[Haskell-cafe] Don't make 'show*' functions

Jonathan Cast jonathanccast at fastmail.fm
Fri Dec 26 14:31:02 EST 2008

On Fri, 2008-12-26 at 11:51 +0000, Thomas DuBuisson wrote:
> Hello cafe,
> This is just a small thought, but its been bugging me.  We have these
> things called type classes for a reason (I like to think).

Type classes were invented for two reasons:

1) To imitate mathematical convention.  Addition, in full, is written as

  x +_{A} y

where A is a mathematical structure supplying addition.  However, the
convention is that the subscript may be omitted `when no ambiguity may
arise'.  Programming languages (generally) take this and run with it,

  x + y

to mean (depending on the language) pretty much anything.  Type classes
are an ingenious step back toward the mathematical convention, where the
operation + must come from some complete structure.

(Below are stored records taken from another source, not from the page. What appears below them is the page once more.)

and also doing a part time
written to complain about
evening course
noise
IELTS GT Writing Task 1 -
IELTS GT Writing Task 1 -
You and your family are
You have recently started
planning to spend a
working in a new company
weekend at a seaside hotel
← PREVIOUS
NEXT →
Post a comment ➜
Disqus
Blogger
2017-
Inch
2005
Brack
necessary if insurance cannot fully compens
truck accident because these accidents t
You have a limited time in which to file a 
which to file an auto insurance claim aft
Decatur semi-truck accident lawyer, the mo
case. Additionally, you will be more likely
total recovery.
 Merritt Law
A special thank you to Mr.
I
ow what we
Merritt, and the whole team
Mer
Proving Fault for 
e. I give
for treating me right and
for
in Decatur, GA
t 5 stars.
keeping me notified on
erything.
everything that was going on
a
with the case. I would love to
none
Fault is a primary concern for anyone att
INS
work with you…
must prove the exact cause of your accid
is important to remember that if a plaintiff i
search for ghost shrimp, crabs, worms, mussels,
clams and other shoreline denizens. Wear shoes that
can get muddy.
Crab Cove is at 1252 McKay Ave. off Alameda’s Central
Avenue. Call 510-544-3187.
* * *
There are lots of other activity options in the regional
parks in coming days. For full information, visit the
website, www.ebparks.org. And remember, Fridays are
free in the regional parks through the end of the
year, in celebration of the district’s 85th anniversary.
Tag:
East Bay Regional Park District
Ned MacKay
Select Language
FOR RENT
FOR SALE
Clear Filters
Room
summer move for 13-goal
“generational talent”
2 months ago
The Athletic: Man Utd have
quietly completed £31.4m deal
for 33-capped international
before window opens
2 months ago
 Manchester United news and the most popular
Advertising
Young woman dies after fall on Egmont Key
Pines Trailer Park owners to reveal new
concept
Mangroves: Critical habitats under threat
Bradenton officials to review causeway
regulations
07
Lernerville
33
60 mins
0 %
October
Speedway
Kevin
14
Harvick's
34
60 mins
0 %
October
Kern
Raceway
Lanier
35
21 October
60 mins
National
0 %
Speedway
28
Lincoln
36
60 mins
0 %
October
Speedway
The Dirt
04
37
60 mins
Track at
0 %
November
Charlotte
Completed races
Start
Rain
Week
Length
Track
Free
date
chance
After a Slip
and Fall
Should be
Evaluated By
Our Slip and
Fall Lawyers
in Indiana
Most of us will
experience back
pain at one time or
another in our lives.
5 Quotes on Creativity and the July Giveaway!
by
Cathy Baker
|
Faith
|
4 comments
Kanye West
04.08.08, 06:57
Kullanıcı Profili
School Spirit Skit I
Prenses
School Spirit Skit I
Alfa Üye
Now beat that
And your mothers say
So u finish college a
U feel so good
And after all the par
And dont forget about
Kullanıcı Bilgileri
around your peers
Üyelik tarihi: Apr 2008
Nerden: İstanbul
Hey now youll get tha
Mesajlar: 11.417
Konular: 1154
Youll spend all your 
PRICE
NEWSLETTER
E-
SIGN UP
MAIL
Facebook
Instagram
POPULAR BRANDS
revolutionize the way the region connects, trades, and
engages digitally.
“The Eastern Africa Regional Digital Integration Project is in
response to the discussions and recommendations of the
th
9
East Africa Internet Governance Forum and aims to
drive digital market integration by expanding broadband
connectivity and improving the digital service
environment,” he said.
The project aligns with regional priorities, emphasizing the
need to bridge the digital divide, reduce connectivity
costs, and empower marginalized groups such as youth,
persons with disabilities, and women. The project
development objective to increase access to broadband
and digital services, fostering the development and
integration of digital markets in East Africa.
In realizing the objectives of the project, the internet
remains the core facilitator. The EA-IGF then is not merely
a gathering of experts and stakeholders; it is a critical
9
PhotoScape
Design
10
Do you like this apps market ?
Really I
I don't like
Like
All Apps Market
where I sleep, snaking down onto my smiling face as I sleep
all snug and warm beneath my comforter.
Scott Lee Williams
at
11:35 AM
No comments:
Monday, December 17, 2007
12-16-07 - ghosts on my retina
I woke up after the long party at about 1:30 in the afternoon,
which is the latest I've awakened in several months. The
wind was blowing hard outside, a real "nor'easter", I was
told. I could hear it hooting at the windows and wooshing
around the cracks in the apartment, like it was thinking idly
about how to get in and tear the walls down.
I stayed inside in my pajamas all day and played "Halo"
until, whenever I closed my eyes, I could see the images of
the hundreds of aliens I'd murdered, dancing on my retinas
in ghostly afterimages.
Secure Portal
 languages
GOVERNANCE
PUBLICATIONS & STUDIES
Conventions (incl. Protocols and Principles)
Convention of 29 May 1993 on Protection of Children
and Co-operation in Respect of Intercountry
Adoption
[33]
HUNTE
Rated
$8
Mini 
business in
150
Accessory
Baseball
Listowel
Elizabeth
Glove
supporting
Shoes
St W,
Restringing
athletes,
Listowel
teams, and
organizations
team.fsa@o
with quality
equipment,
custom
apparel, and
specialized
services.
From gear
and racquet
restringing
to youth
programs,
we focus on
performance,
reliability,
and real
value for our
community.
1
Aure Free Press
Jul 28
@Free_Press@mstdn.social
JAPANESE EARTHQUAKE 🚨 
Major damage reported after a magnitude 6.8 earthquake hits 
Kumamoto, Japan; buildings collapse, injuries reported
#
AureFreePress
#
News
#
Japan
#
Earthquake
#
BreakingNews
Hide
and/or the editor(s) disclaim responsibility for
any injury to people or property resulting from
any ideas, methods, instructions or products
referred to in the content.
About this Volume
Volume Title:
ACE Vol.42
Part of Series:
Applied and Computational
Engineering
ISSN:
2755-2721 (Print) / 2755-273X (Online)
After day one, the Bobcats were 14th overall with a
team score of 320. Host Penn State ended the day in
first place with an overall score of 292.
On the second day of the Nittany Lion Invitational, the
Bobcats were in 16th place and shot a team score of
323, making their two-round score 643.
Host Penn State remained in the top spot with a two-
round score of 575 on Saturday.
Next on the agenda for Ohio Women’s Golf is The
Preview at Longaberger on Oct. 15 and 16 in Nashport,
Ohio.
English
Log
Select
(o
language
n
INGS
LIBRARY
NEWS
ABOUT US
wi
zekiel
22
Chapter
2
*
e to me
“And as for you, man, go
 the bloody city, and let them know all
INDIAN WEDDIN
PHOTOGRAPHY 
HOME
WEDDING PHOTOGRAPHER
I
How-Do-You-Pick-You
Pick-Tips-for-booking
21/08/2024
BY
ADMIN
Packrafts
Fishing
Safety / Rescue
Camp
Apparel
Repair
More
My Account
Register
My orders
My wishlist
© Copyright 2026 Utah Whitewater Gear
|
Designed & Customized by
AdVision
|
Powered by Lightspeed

2) To allow conversion from structured data into strings to be treated
as a single operation.  Most languages support this in some form, but I
am increasingly failing to see why.  There are usually several different
ways in which a given piece of structured data can meaningfully be
`shown'; in languages which try to do the right thing when given

  print "string", 'c', (2 + 2), [true, false, :maybe]

you *still* end up defining (multiple!) special-purpose output or
conversion-to-string functions so you can print the same data in
multiple ways.  I think making Show a type class was a mistake.